Famosi non saprei e non credo c’entri Sky. Molte persone ignorano o semplicemente non si prendono la briga di analizzare in che modo Sky influenza il nostro lavoro o il nostro pubblico. In sostanza per noi non è cambiato niente, ma davvero niente. Non c’è nessuno 2.0, noi facciamo il nostro lavoro nello stesso modo praticamente dal primo giorno. Poi certo noi cambiamo, ma cambieremmo anche se ci leggessero sempre le stesso 20 persone.
Quali sono le principali differenze fra L’Ultimo Uomo e gli articoli che proponete sulle pagine del sito di Sky?
Ancora una volta: nessuna differenza. Per Sky facciamo principalmente preview, che prima facevamo per UU ma che abbiamo scelto, insieme a Sky ovviamente, di pubblicare lì perché effettivamente svolgevano un servizio più impersonale che poteva essere più utile anche a chi non conosceva l’Ultimo Uomo. Poi raccogliamo le migliori giocate, un pezzo simile a quelli che facciamo su UU sui migliori gol, ad esempio. E anche gli altri pezzi che finiscono Sky non sono diversi a quelli per UU, la differenza sta solo nella decisione editoriale di pubblicarli lì, che come detto non spetta solo a noi perché il sito di Sky ha un suo direttore con cui noi collaboriamo.
Una delle caratteristiche del primo Ultimo Uomo era quella dei longform, tipologia di articoli che recentemente è andata un po’ in disuso…come mai questa scelta e puoi dirci se a breve questo genere di scritti torneranno sul sito?
Dipende che si intende per longform. Noi facciamo articoli che altri siti venderebbero come longoform, magari con un paio di illustrazioni in mezzo. I nostri longform erano prodotti particolari. Anzitutto erano sponsorizzati. Quindi c’era un budget che qualcuno andava a chiedere al cliente (un lavoro che ovviamente non posso fare io, anche se all’occasione ho dato una mano) e prima ci deve essere l’intenzione di farlo, come modello economico o come potenziale entrata. La società che aveva prima la proprietà del sito, del dominio, faceva queste cose, la proprietà di adesso no (per ora). Secondo poi, erano prodotti curati dal punto di vista di grafica e programmazione, che richiederebbero uno sforzo aggiuntivo, anche economico, che ti rimanda al punto primo: la necessità di un budget.
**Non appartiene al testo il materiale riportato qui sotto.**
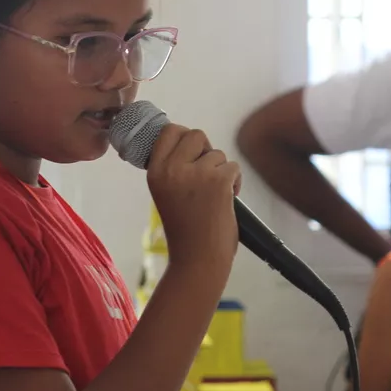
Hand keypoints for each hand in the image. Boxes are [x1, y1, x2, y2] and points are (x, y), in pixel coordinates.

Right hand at [147, 124, 241, 274]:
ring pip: (218, 154)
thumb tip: (191, 143)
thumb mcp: (166, 193)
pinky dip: (235, 182)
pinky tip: (227, 200)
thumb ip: (173, 169)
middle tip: (207, 173)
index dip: (184, 136)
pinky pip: (233, 167)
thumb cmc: (185, 230)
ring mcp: (196, 173)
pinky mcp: (219, 181)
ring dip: (222, 172)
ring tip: (214, 196)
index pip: (169, 131)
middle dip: (206, 151)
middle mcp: (172, 169)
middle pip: (196, 135)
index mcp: (155, 172)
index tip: (192, 151)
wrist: (197, 259)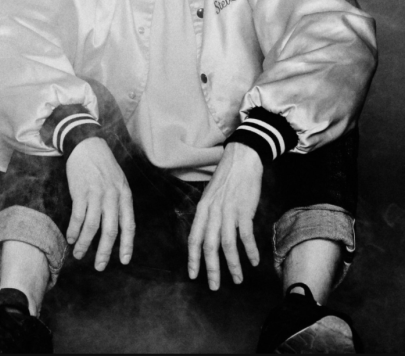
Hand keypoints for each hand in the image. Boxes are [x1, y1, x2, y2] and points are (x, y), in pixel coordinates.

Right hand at [65, 137, 134, 270]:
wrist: (87, 145)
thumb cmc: (103, 165)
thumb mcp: (119, 182)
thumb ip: (119, 202)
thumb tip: (117, 225)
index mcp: (124, 196)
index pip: (129, 225)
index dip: (127, 245)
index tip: (124, 261)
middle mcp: (112, 197)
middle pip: (110, 230)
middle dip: (104, 252)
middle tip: (100, 266)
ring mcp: (95, 194)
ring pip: (92, 226)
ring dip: (84, 243)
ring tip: (79, 255)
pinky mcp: (80, 191)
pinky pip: (77, 216)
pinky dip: (73, 229)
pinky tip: (70, 238)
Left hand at [187, 142, 262, 289]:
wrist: (242, 159)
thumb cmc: (228, 178)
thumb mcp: (211, 195)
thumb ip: (209, 215)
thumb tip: (210, 234)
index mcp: (202, 209)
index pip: (193, 238)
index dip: (192, 258)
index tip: (193, 275)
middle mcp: (212, 212)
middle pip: (208, 246)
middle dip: (211, 269)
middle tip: (214, 287)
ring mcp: (228, 211)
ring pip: (227, 245)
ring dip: (232, 265)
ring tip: (238, 280)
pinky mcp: (244, 210)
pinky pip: (246, 236)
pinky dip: (250, 251)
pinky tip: (254, 262)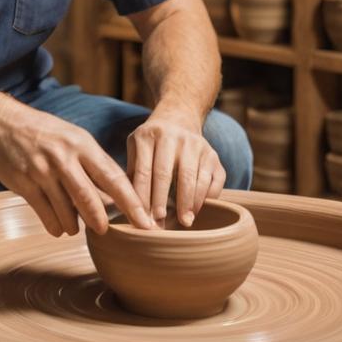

Sinceramente continuo a pensare che siano bei prodotti, soprattutto per il lettore che li percepisce in maniera “diversa”, un po’ come se leggesse su carta invece che sul cellulare, e magari ne rifaremo in futuro. Dal punto di vista editoriale però non è detto che non si possano fare articoli altrettanto belli o lunghi, magari senza chiamarli longform.
Come vedi lo stato attuale del giornalismo sportivo italiano?
Lo vedo male e da lontano, come il resto del giornalismo italiano. Male perché le preoccupazioni economiche hanno eroso, mi pare, le motivazioni di molti e si sono barattati dei valori impliciti per pochi clic. Però io so poco in realtà dei compromessi e delle difficoltà di chi fa questo lavoro ogni giorno in redazioni magari grandissimi e pesantissime. Non so come può evolversi la situazione, spero che si troveranno nuove forme per rendere sostenibile un mestiere che non può e non deve essere subordinato agli incassi.
Infine, una domanda più centrata su di te: cosa c’è nel futuro di Daniele Manusia e dove ti vedi fra dieci anni?
Guarda ho appena avuto una figlia, il mio futuro è qui. Tra dieci anni mi vedo che la vado a prendere a scuola e mi faccio raccontare cose. Spero di fare ancora un lavoro che amo, ancora con persone che stimo e a cui voglio anche un po’ bene.